_Given material_.

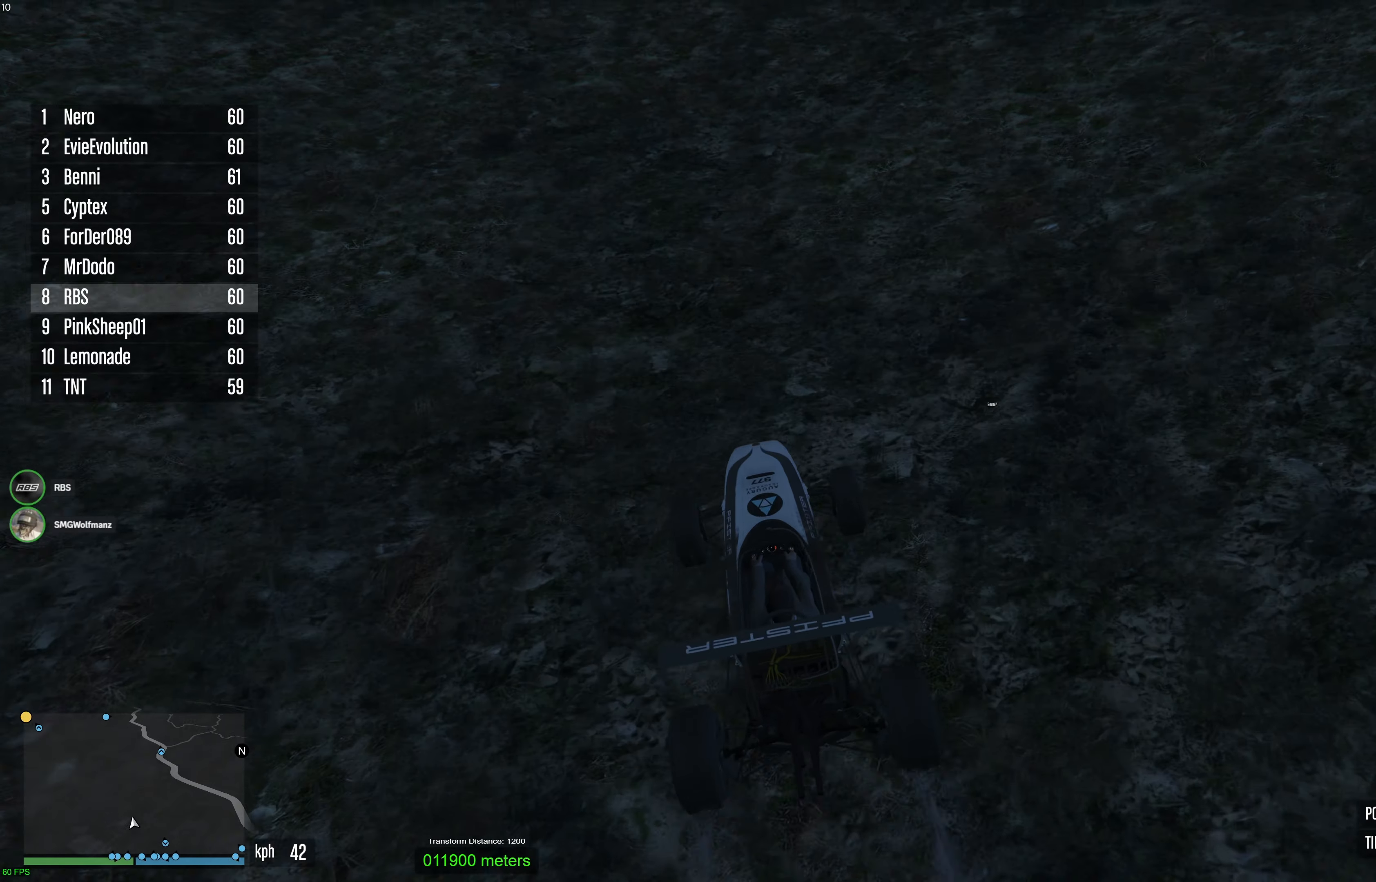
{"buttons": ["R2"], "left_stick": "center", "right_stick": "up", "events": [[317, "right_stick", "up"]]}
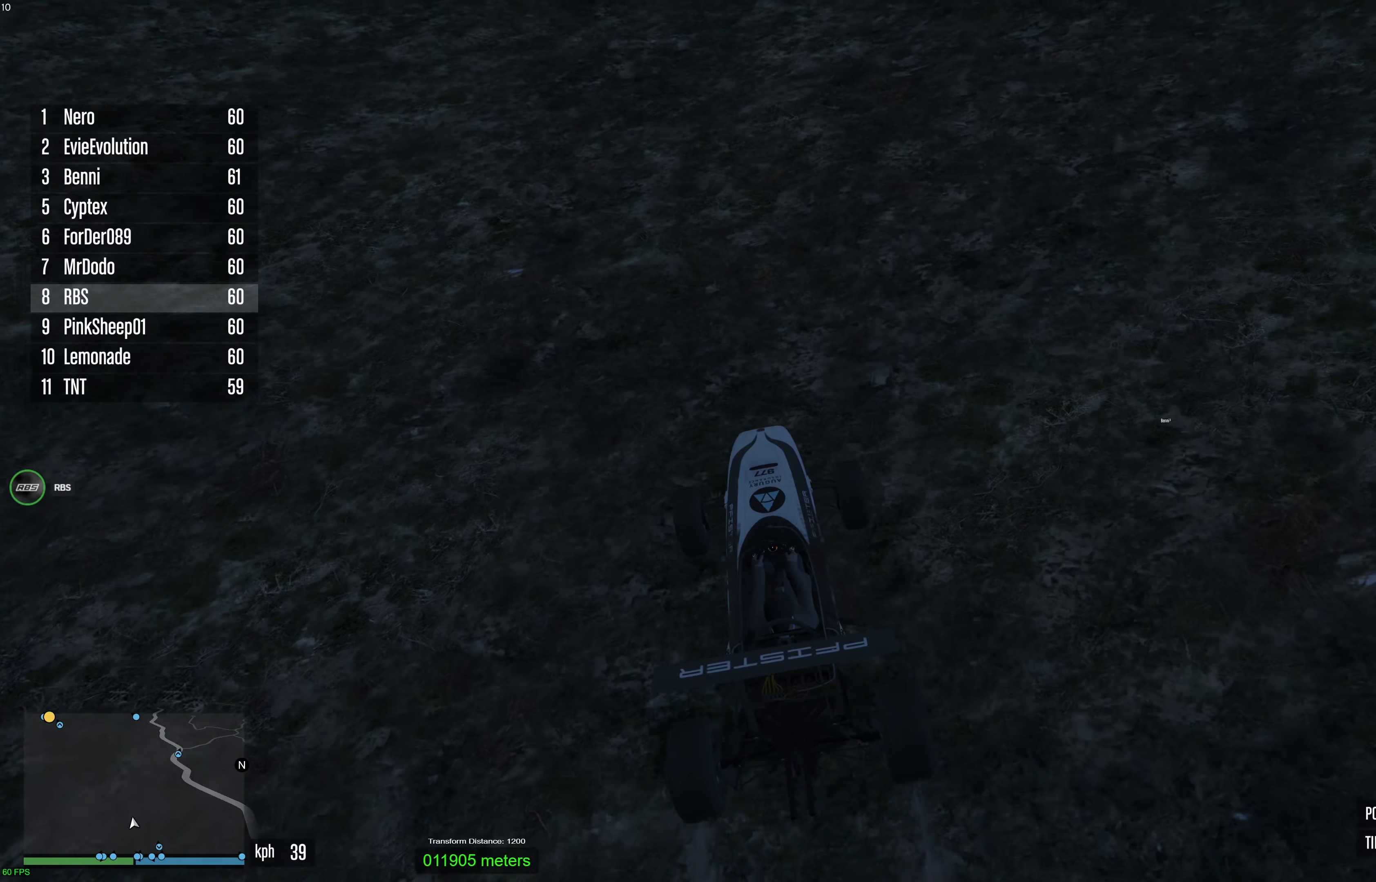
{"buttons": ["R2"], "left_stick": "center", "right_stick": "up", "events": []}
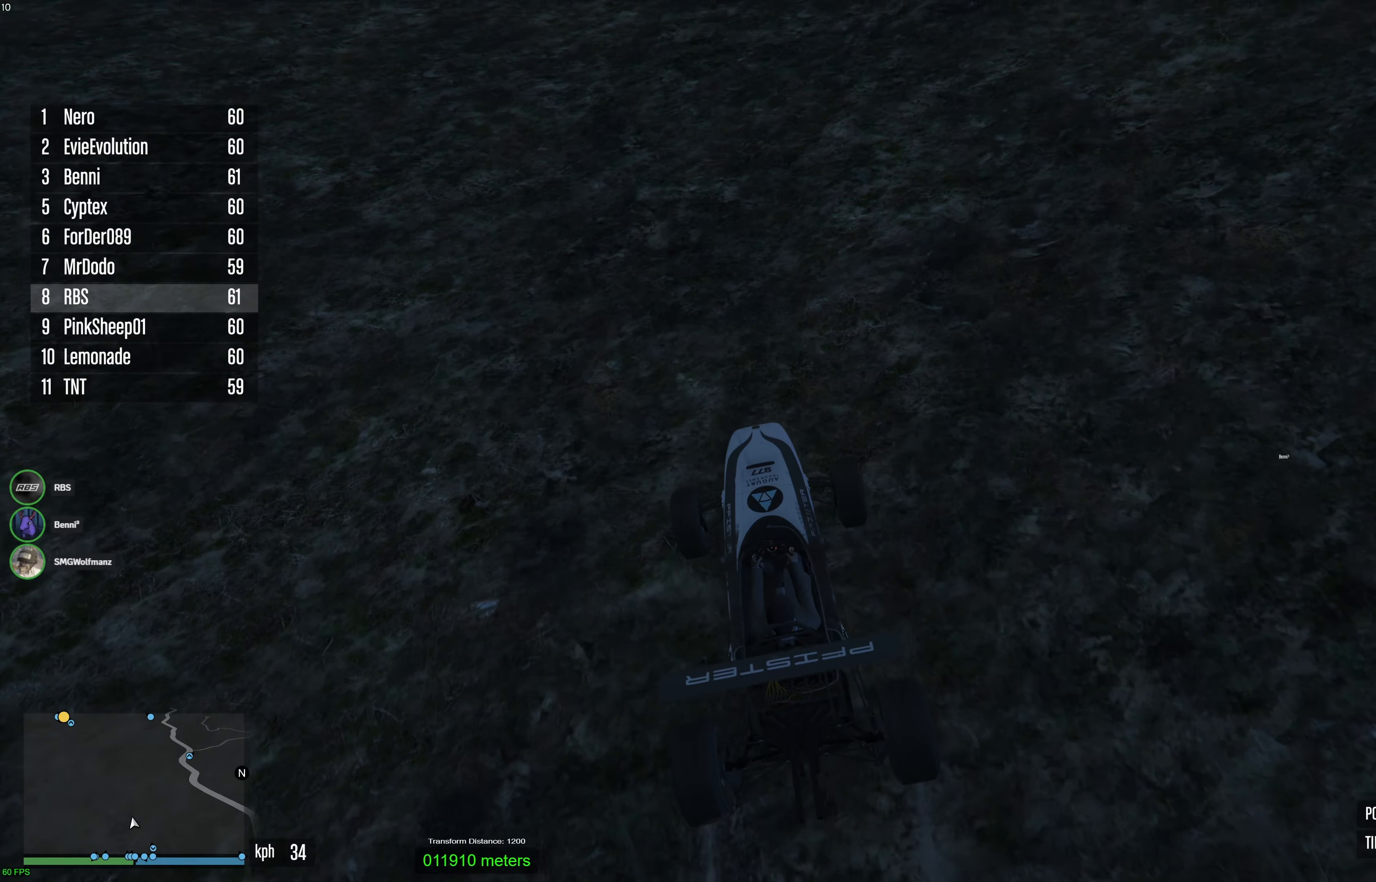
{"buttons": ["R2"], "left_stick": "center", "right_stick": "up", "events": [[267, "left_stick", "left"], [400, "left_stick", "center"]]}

_Assignment_.
The expected result is the material restated word for word, minus any picture.

_The answer_.
{"buttons": ["R2"], "left_stick": "center", "right_stick": "up", "events": [[317, "right_stick", "up"]]}
{"buttons": ["R2"], "left_stick": "center", "right_stick": "up", "events": []}
{"buttons": ["R2"], "left_stick": "center", "right_stick": "up", "events": [[267, "left_stick", "left"], [400, "left_stick", "center"]]}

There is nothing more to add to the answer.